[Transcribed page contents]
..........

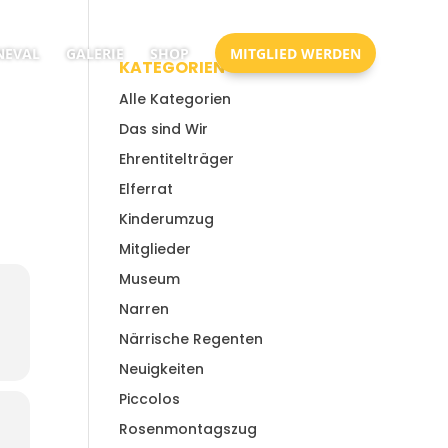
EVAL
GALERIE
SHOP
MITGLIED WERDEN
KATEGORIEN
Alle Kategorien
Das sind Wir
Ehrentitelträger
Elferrat
Kinderumzug
Mitglieder
Museum
Narren
Närrische Regenten
Neuigkeiten
Piccolos
Rosenmontagszug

..........

» Task to complete
Nothing before the line containing "Närrische Regenten" should be repeated; repeat that line and all later lines through the end of the data above, exactly.

» Exercise answer
Närrische Regenten
Neuigkeiten
Piccolos
Rosenmontagszug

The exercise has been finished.